▸ **Objective**
Copy every one of the items below word for word, changing nothing on any line.

▸ **Dataset entries**
_ _ _

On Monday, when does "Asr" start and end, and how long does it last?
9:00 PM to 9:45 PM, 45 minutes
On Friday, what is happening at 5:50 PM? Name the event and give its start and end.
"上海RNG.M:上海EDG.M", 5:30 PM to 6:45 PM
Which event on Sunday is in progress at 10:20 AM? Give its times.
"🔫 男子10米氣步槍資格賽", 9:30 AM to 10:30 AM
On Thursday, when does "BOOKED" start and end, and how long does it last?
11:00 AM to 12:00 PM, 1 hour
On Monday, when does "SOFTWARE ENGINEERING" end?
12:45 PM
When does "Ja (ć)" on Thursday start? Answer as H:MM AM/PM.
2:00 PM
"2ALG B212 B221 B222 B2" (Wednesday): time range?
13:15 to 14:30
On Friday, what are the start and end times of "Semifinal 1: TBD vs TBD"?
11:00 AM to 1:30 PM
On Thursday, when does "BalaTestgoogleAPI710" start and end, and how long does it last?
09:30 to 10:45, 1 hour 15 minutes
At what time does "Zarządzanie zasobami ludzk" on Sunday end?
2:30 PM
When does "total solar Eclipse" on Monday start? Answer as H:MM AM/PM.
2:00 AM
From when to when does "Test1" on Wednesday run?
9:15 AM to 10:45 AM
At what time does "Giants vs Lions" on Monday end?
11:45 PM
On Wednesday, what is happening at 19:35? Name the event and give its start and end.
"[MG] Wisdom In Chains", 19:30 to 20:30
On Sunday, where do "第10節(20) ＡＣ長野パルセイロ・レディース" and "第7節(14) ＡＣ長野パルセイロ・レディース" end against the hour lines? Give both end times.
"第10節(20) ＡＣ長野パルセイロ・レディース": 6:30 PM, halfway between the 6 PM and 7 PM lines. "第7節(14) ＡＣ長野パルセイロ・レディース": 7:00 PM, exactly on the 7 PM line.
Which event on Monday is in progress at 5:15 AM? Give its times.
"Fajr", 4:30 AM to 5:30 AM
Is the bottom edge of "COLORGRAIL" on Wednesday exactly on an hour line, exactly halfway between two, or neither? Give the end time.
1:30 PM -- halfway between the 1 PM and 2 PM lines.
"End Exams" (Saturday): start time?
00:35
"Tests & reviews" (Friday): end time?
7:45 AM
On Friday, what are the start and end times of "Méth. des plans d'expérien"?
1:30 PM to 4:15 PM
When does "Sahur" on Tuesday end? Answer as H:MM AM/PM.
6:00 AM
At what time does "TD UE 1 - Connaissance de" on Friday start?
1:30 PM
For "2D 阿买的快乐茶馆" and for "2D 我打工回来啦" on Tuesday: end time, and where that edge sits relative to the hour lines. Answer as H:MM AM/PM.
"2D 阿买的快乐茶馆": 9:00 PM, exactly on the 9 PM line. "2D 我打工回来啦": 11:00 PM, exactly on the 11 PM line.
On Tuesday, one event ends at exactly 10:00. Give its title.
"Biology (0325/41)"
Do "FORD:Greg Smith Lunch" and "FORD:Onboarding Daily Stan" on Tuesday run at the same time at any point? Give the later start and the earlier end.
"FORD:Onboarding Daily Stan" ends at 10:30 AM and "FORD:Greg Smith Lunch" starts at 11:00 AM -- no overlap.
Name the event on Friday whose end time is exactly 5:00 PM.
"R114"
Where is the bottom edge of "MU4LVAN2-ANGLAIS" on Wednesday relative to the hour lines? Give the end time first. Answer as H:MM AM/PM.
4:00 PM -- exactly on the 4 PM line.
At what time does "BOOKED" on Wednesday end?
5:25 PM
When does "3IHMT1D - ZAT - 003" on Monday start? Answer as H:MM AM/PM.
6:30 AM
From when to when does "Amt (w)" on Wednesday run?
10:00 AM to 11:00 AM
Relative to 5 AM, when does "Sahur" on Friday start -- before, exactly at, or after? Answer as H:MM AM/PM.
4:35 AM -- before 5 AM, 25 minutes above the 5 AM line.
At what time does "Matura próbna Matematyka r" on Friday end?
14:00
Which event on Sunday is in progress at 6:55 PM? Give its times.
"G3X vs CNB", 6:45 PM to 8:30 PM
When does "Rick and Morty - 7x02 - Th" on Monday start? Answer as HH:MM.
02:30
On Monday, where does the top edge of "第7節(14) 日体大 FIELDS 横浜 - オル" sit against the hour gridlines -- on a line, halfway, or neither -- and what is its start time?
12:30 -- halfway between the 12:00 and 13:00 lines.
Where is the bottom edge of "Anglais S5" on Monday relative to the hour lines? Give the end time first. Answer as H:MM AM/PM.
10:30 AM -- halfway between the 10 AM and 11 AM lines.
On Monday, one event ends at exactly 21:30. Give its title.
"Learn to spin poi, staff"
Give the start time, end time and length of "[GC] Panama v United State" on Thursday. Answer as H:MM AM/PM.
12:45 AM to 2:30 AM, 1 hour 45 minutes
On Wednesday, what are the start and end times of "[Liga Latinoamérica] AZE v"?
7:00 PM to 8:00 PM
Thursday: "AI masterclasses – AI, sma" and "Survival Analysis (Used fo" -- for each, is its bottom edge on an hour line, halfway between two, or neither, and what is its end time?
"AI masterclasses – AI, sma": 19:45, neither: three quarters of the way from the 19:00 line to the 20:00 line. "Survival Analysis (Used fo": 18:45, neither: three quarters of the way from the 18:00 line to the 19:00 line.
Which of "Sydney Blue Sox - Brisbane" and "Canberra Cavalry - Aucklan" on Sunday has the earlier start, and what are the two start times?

_ _ _

▸ **Exercise answer**
On Monday, when does "Asr" start and end, and how long does it last?
9:00 PM to 9:45 PM, 45 minutes
On Friday, what is happening at 5:50 PM? Name the event and give its start and end.
"上海RNG.M:上海EDG.M", 5:30 PM to 6:45 PM
Which event on Sunday is in progress at 10:20 AM? Give its times.
"🔫 男子10米氣步槍資格賽", 9:30 AM to 10:30 AM
On Thursday, when does "BOOKED" start and end, and how long does it last?
11:00 AM to 12:00 PM, 1 hour
On Monday, when does "SOFTWARE ENGINEERING" end?
12:45 PM
When does "Ja (ć)" on Thursday start? Answer as H:MM AM/PM.
2:00 PM
"2ALG B212 B221 B222 B2" (Wednesday): time range?
13:15 to 14:30
On Friday, what are the start and end times of "Semifinal 1: TBD vs TBD"?
11:00 AM to 1:30 PM
On Thursday, when does "BalaTestgoogleAPI710" start and end, and how long does it last?
09:30 to 10:45, 1 hour 15 minutes
At what time does "Zarządzanie zasobami ludzk" on Sunday end?
2:30 PM
When does "total solar Eclipse" on Monday start? Answer as H:MM AM/PM.
2:00 AM
From when to when does "Test1" on Wednesday run?
9:15 AM to 10:45 AM
At what time does "Giants vs Lions" on Monday end?
11:45 PM
On Wednesday, what is happening at 19:35? Name the event and give its start and end.
"[MG] Wisdom In Chains", 19:30 to 20:30
On Sunday, where do "第10節(20) ＡＣ長野パルセイロ・レディース" and "第7節(14) ＡＣ長野パルセイロ・レディース" end against the hour lines? Give both end times.
"第10節(20) ＡＣ長野パルセイロ・レディース": 6:30 PM, halfway between the 6 PM and 7 PM lines. "第7節(14) ＡＣ長野パルセイロ・レディース": 7:00 PM, exactly on the 7 PM line.
Which event on Monday is in progress at 5:15 AM? Give its times.
"Fajr", 4:30 AM to 5:30 AM
Is the bottom edge of "COLORGRAIL" on Wednesday exactly on an hour line, exactly halfway between two, or neither? Give the end time.
1:30 PM -- halfway between the 1 PM and 2 PM lines.
"End Exams" (Saturday): start time?
00:35
"Tests & reviews" (Friday): end time?
7:45 AM
On Friday, what are the start and end times of "Méth. des plans d'expérien"?
1:30 PM to 4:15 PM
When does "Sahur" on Tuesday end? Answer as H:MM AM/PM.
6:00 AM
At what time does "TD UE 1 - Connaissance de" on Friday start?
1:30 PM
For "2D 阿买的快乐茶馆" and for "2D 我打工回来啦" on Tuesday: end time, and where that edge sits relative to the hour lines. Answer as H:MM AM/PM.
"2D 阿买的快乐茶馆": 9:00 PM, exactly on the 9 PM line. "2D 我打工回来啦": 11:00 PM, exactly on the 11 PM line.
On Tuesday, one event ends at exactly 10:00. Give its title.
"Biology (0325/41)"
Do "FORD:Greg Smith Lunch" and "FORD:Onboarding Daily Stan" on Tuesday run at the same time at any point? Give the later start and the earlier end.
"FORD:Onboarding Daily Stan" ends at 10:30 AM and "FORD:Greg Smith Lunch" starts at 11:00 AM -- no overlap.
Name the event on Friday whose end time is exactly 5:00 PM.
"R114"
Where is the bottom edge of "MU4LVAN2-ANGLAIS" on Wednesday relative to the hour lines? Give the end time first. Answer as H:MM AM/PM.
4:00 PM -- exactly on the 4 PM line.
At what time does "BOOKED" on Wednesday end?
5:25 PM
When does "3IHMT1D - ZAT - 003" on Monday start? Answer as H:MM AM/PM.
6:30 AM
From when to when does "Amt (w)" on Wednesday run?
10:00 AM to 11:00 AM
Relative to 5 AM, when does "Sahur" on Friday start -- before, exactly at, or after? Answer as H:MM AM/PM.
4:35 AM -- before 5 AM, 25 minutes above the 5 AM line.
At what time does "Matura próbna Matematyka r" on Friday end?
14:00
Which event on Sunday is in progress at 6:55 PM? Give its times.
"G3X vs CNB", 6:45 PM to 8:30 PM
When does "Rick and Morty - 7x02 - Th" on Monday start? Answer as HH:MM.
02:30
On Monday, where does the top edge of "第7節(14) 日体大 FIELDS 横浜 - オル" sit against the hour gridlines -- on a line, halfway, or neither -- and what is its start time?
12:30 -- halfway between the 12:00 and 13:00 lines.
Where is the bottom edge of "Anglais S5" on Monday relative to the hour lines? Give the end time first. Answer as H:MM AM/PM.
10:30 AM -- halfway between the 10 AM and 11 AM lines.
On Monday, one event ends at exactly 21:30. Give its title.
"Learn to spin poi, staff"
Give the start time, end time and length of "[GC] Panama v United State" on Thursday. Answer as H:MM AM/PM.
12:45 AM to 2:30 AM, 1 hour 45 minutes
On Wednesday, what are the start and end times of "[Liga Latinoamérica] AZE v"?
7:00 PM to 8:00 PM
Thursday: "AI masterclasses – AI, sma" and "Survival Analysis (Used fo" -- for each, is its bottom edge on an hour line, halfway between two, or neither, and what is its end time?
"AI masterclasses – AI, sma": 19:45, neither: three quarters of the way from the 19:00 line to the 20:00 line. "Survival Analysis (Used fo": 18:45, neither: three quarters of the way from the 18:00 line to the 19:00 line.
Which of "Sydney Blue Sox - Brisbane" and "Canberra Cavalry - Aucklan" on Sunday has the earlier start, and what are the two start times?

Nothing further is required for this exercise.